Most people talk themselves out of their first investment property before they've done a single thing about it. They hear a price, feel that familiar drop in the stomach, and quietly file the whole idea under "one day, maybe." Not now. Not for someone like me.
Here's the thing worth realising early: that feeling isn't information. It's a habit. And it's one of the most expensive habits you can carry, because it doesn't just cost you a property. It costs you all the years you could have spent building toward one.
The sentence that keeps you stuck
"I can't afford it" feels like a fact. It isn't. It's a full stop. The moment you say it, your mind closes the file and stops looking. No questions about how loans actually work. No conversation with a broker. No thought about buying somewhere other than the suburb outside your window. The search for a way in ends before it ever begins.
And notice the quiet assumption hiding inside those four words: that you'd have to buy right here, on your own, with exactly what's in your account today. Nobody ever told you that was the rule. You just absorbed it, the way most people do, and never thought to question it.
The question that gets you moving
"How can I afford it?" does something completely different. It's not a wall, it's a door. Ask it, and your mind stops shutting down and starts searching. Suddenly there are options to weigh, people to talk to, and small steps you could take this month instead of "one day."

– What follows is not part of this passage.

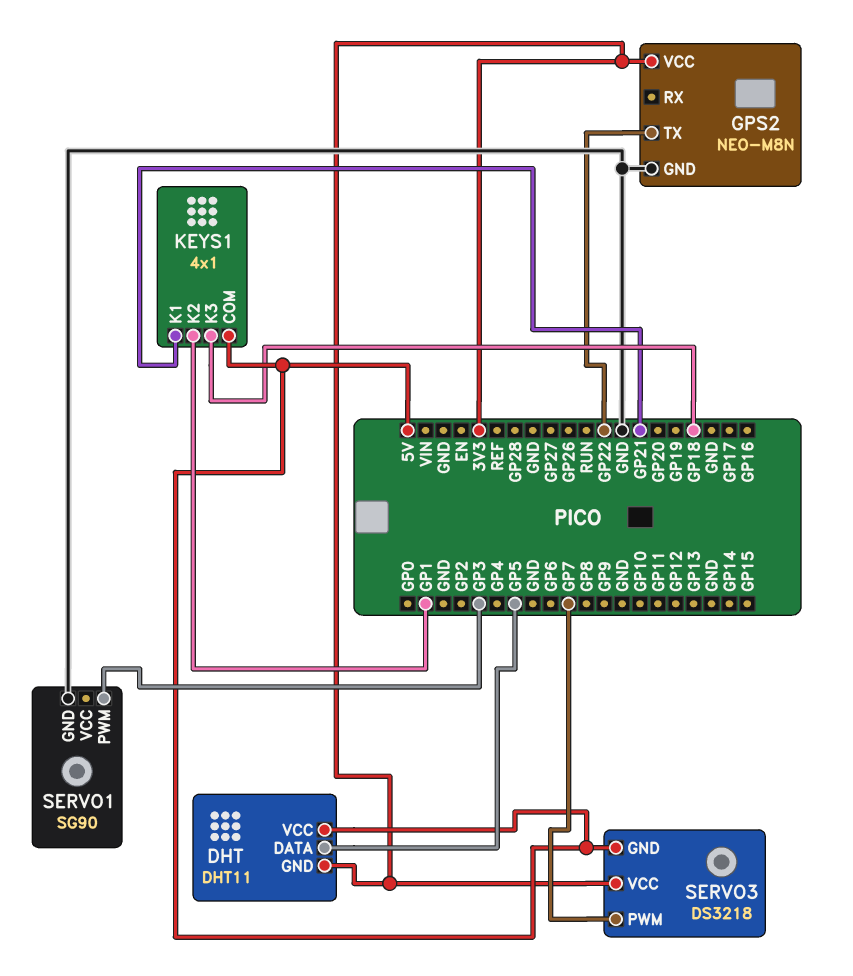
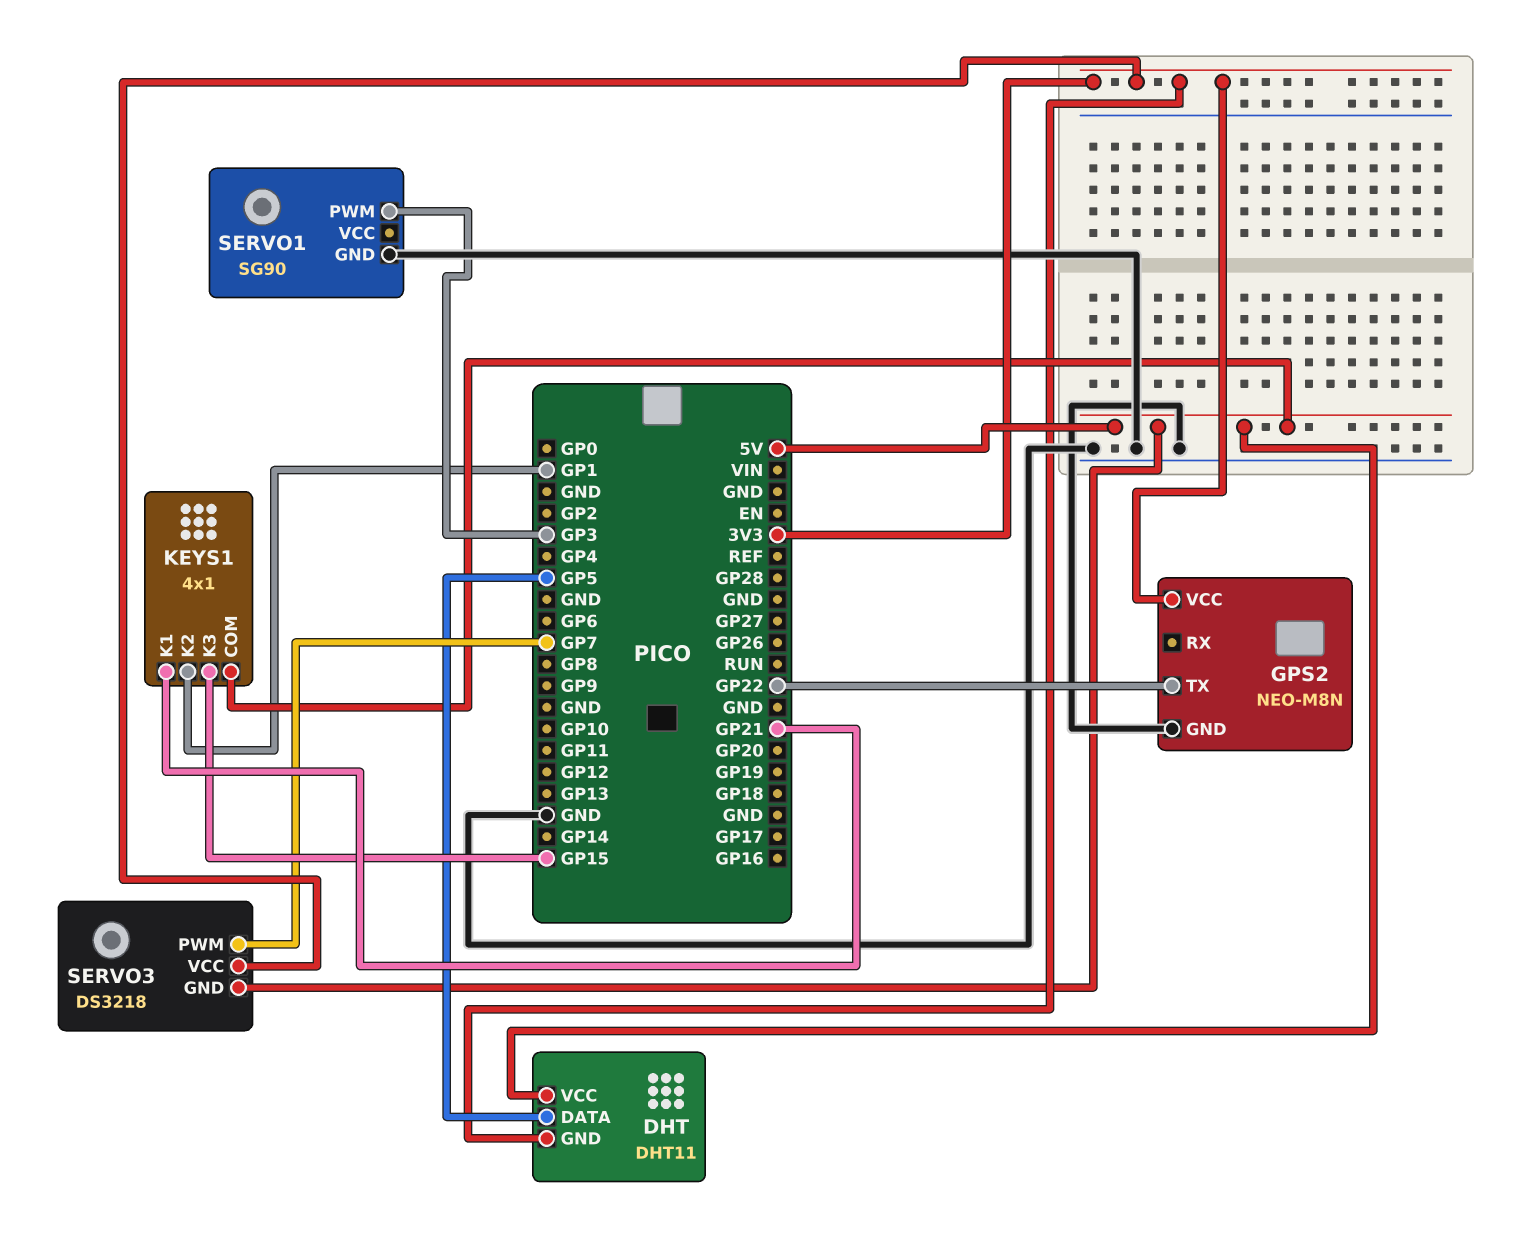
KEYS1 pin K3: GP18 -> GP15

The first thing you discover when you start asking is often the most freeing: the place you live and the place you invest do not have to be the same place. There's an unwritten rule floating around that owning property means owning something you could drive past on a Sunday, in your own neighbourhood, close enough to keep an eye on. It's a comforting picture. It's also the single biggest thing keeping first-time buyers on the sidelines. The suburb you can't afford to buy in and the market where you absolutely can are often only a decision apart.
This is the idea behind what's called rentvesting: you rent where you actually want to live, and you buy where the numbers make sense to invest. It isn't a trick or a loophole. It's simply refusing to bolt two separate decisions together just because everyone else does. And it's only one of the doors. Buying alongside a partner, a sibling, or a friend can turn "not yet" into "now." So can a guarantor arrangement, where a family member uses the equity in their own home to help you get started sooner. Each of these loosens the grip of that old assumption: that "afford" has to mean "afford it here, alone, today."
You don't need to have all of this figured out to begin. You just need to stay curious long enough to ask the next question.
Be smart, not just hopeful
None of this means closing your eyes and hoping. Buying somewhere you don't live comes with real responsibilities. You're trading local familiarity for good research and a property manager you trust, and any market can move in ways you didn't expect. Opening up your options is powerful, but it doesn't do the homework for you. The mindset shift gets you in the room. Diligence, on the area, the property, and the numbers, is what keeps you there.
The good news is that this is all learnable. Every successful property investor started exactly where you are, knowing very little, feeling the same doubt, and deciding to find out more anyway.
The shift, in practice
You don't have to overhaul your life to think differently. You just have to catch the old sentence and turn it into a question:
Instead of "I can't afford a place here," try "Where else could I buy that still fits my goals and my budget?"
Instead of "I can't manage the repayments," try "What structure, deposit, or rental income would make this work?"
Instead of "I can't invest right now," try "What's the smallest first step I could take this year, and does it even have to be in my own suburb?"
Every one of those turns a dead end into something you can actually act on. Dead ends leave you where you started. Questions move you forward.
Here's what that difference looks like in two people who started from exactly the same place:
Start with the question
Your first investment property will not arrive because the market suddenly gets easier or because the perfect moment lands in your lap. It starts the day you swap the sentence that ends the conversation for the question that begins it.
"I can't afford it" keeps the door shut, usually while you're only looking at one small corner of what's possible. "How can I afford it?" swings it open and invites you to learn your way through. It costs you nothing to ask. What costs you is every year you don't.
So ask it. Then take the next step: talk to a broker, run your real numbers, look one suburb, one city, one idea wider than you have before. You might be a lot closer than that old sentence ever let you believe.